The most important thing to remember while dating someone in recovery is that sobriety comes before all else. If the person in recovery does not make staying sober the first rule then nothing else matters. Many sponsors even say that if you’re in early recovery, then dating on Valentine’s Day or any other day isn’t a priority until your life in sobriety is well established.
That’s easier said than done, so what if you are planning that romantic Valentine’s date or date night with someone in recovery? Here are some pointers.
Dinner & A Movie
Most movie theaters don’t serve alcohol, so stick to buttery popcorn and a soft drink. Do dinner after and you’ll have something to talk about (movie) aside from other conversation points. Hot tip: if the dinner table has wine glasses, turn the wine glasses over and your waiter should pick up on this as a nonverbal cue that you are not ordering alcohol. Water with lemon please!
A Picnic At The Park or Lake/River
Water is often a calming influence, so a nice picnic by a pond or a romantic walk around a lake or hiking path would lead to a calming date. Putting together a picnic is easy; simply grab a blanket and put a basket of sandwiches, fruit, desserts, snacks and non-alcoholic drinks together with a little ice pack.
Instead of heading out at night where the expectations for alcohol or partying arise, dating someone in recovery could mean going out during the day instead. Head to a zoo, go hiking, or go to a museum.
Stay Home While Dating Someone in Recovery
It’s often just as romantic to stay home and cook something instead of heading out. This way you’re in a safe space, and there shouldn’t be any triggering surprises or temptations.
Put a game together that brings your loved one to areas you’ve created memories together.
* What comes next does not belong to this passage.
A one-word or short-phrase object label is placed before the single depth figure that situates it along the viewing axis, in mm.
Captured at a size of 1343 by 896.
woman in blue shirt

And to add to the dinner ideas, bear in mind:
Eating well can enhance recovery.
Certain foods can help with anxiety.
Whatever you do, there are also safe ways to do it. These include:
Avoiding Triggers on Valentine’s Day
Don’t go to places that serve alcohol or where many people will be drinking (like concerts, etc). You need to understand the mindset of your loved one who’s in recovery so if they seem more receptive to a quiet night in, then respect them and give them that.
Doing Something Mutually Enjoyable
There’s a rush of endorphins in both people when a couple does something they each enjoy as much as the other. Whether you’re hiking, doing yoga, playing chess, getting your master chef on in the kitchen or marathoning Netflix, you’ll both enjoy the date and each other that much more.
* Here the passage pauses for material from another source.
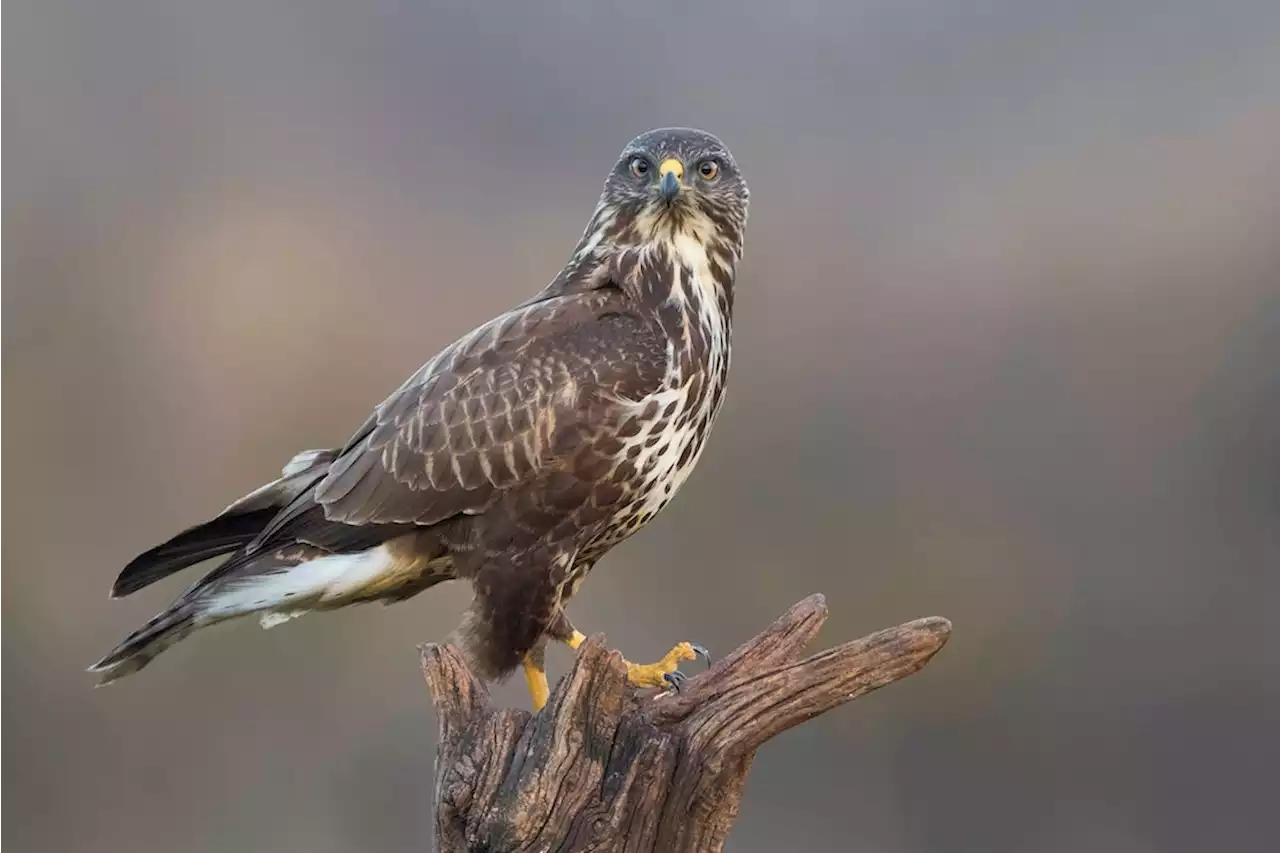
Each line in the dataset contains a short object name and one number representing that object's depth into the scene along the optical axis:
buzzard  14.06
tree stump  13.96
There are also some things you can do if you’re in recovery and alone on Valentine’s Day.
Reach out to loved ones – reaffirm to family and friends that you’re there, tell them how you’re doing, and remind them that you love/respect them. The best gift you can give a loved one is your sobriety so they’ll want to hear from you.
Rebuild Relationships – it takes a while to rebuild what’s been torn down but it’s not only possible, it’s done every day. This, of course, takes time but it’s an important part of recovery to be aware of those who love and support you. Whether it’s family or a loved one, reach out and take it one day at a time.
Love Yourself! – because often people find themselves the hardest to love, take the time to give yourself some hugs. Treat yourself!
There are so many different things you can do on Valentine’s Day that reaffirm your life. We’re NOT supposed to all go out for dinner on Valentine’s; Hallmark and the restaurant industry will have you believe that, but it’s just not true. So don’t buy into the hype; instead, if you must do anything at all, keep it light, stress and trigger free, and remember to smile.